● EXERCISE GOAL
In the excerpt on voice prostheses below, which prosthesis brands are named as introduced after the first Blom-Singer prosthesis?

● EXCERPT TO READ
----

In the late 1970s and early 1980s, surgical procedures (e.g., Asai’s, Staffieri’s, and Amatsu’s techniques) to create a functional tracheoesophageal fistula and thus allow tracheoesophageal voicing were initially popular but have since declined.4–6 After the first enthusiastic reports about the good voice that could be achieved, many head and neck specialists became disappointed about troublesome aspiration problems. In essence, one could say that if the patient had a good voice, he or she would aspirate, and when there was no aspiration, the patient had no or only a strained voice. Although in many countries these techniques were more or less completely abandoned, in others they led to a quest for solving the aspiration problem.7–12 The solution was found in the development of presently available voice prostheses, which have in common a surgically created tracheoesophageal fistula and the containment of a one-way valve mechanism.13 These prostheses keep the tracheoesophageal connection open, allow the passage of pulmonary air into the esophagus in order to produce pharyngeal vibrations and sound, and prevent aspiration by automatic closure of the valve when the pulmonary air pressure drops. These devices have proven to be both functional and reliable.14
Some historical reflections are important at this point. Although Singer and Blom have been credited with initiating modern voice prostheses development, the first paper on a useful prosthetic device (Fig. 113-2) actually originated in Poland, where Mozolewski (1917-2007) in 1972 published his results with 24 patients.15 This publication in Polish with abstracts in Russian and English probably went unnoticed. However, Mozolewski and colleagues16 remained active and in 1975 published a report in Laryngoscope about a postlaryngectomy surgical arytenoid vocal shunt procedure as an alternative to the popular Asai procedure. Subsequently, they presented both their surgical and prosthetic methods at a conference in Boston in May 1978. After these initial reports, however, Blom and Singer have put prosthetic voice rehabilitation on the world map and diligently and tenaciously instructed and educated numerous clinicians. Since the introduction of the first Blom-Singer prosthesis in 1980, many other brands have been introduced and further developed: Panje, Groningen, Herrmann, Traissac, Algaba, Provox, Nijdam, and Voicemaster, many of which are still available.7–12,17–19
Physiology of Alaryngeal Voice and Speech
For a good understanding of voice and speech rehabilitation after TL, the basic principles of normal laryngeal voice and speech production should be kept in mind. In order to be able to speak, it is necessary to have airflow, a sound source, and a cavity in which the sound will be transformed into intelligible speech. Normally, the airflow is provided by pulmonary exhalation, which through the well-known Bernoulli effect causes vibrations of the mucosa in the voice box and thus a sound source. The sound thus produced will be transformed into intelligible speech in the mouth, nose, and throat cavities by articulation (e.g., by movements of the muscles present in that area, together forming the vocal tract, schematically shown in Fig. 113-3).

----

Stored dataset items:
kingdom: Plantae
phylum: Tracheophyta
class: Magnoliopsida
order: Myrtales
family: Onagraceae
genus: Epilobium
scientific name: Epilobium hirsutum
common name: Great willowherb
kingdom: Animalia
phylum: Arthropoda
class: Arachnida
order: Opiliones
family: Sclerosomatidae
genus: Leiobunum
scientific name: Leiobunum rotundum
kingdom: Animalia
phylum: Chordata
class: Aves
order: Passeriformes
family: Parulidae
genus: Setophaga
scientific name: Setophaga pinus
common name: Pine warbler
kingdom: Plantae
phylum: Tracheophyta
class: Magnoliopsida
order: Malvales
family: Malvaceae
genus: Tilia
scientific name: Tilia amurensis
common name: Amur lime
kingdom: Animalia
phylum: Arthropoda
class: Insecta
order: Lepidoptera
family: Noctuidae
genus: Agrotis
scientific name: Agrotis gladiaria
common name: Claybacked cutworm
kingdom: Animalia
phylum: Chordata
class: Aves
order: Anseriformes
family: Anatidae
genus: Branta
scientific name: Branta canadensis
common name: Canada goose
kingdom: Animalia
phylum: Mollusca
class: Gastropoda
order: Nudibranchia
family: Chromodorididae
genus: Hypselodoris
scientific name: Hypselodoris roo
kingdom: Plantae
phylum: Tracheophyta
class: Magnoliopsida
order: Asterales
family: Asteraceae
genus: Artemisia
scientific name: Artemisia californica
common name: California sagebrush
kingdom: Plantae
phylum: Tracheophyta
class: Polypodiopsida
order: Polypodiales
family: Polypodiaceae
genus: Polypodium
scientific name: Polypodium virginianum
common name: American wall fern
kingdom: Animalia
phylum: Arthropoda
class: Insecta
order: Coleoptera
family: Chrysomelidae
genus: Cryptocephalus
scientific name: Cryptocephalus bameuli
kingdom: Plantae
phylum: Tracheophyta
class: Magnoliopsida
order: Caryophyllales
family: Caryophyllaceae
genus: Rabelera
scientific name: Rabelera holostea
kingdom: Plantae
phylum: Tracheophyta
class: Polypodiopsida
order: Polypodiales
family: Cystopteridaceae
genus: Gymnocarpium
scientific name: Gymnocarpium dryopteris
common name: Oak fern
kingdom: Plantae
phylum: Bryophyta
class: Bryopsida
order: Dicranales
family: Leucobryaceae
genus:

----

● OUTPUT FOR THIS TASK
Panje, Groningen, Herrmann, Traissac, Algaba, Provox, Nijdam, and Voicemaster.